A major challenge in treating lysosomal storage diseases with enzyme therapy is correcting symptoms in the central nervous system (CNS). This study used a murine model of mucopolysaccharidosis type VII (MPS VII) to test whether pathological and functional CNS defects could be corrected by expressing β -glucuronidase via bilateral intrastriatal injection of adeno-associated virus type 5 (AAV5 β gluc) vectors. After injecting AAV5 β gluc, different brain regions expressed active β -glucuronidase, which corrected lysosomal storage defects. Compared to age-matched littermates, adult MPS VII mice were impaired in spatial learning and memory, as measured by the repeated acquisition and performance chamber (RAPC) assay. AAV5 β gluc-treated MPS VII mice improved significantly in the RAPC assay, relative to saline-injected littermates.
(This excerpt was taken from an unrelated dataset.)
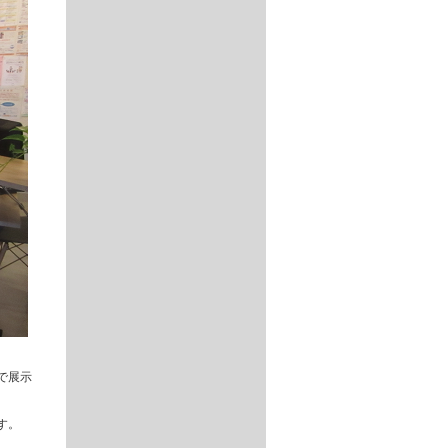
で展示
す。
Moreover, our studies reveal that cognitive changes in MPS VII mice correlate with decreased N -methyl-d-aspartate and α -amino-3-hydroxy-5-methyl-isoxazole-4-propionic acid receptor expression. Importantly, AAV5 β gluc delivery restored glutamate receptor levels. Together, these data demonstrate that AAV5 vectors deliver a therapeutically effective β -glucuronidase gene to the CNS and further suggest a possible mechanism underlying spatial learning defects in MPS VII mice.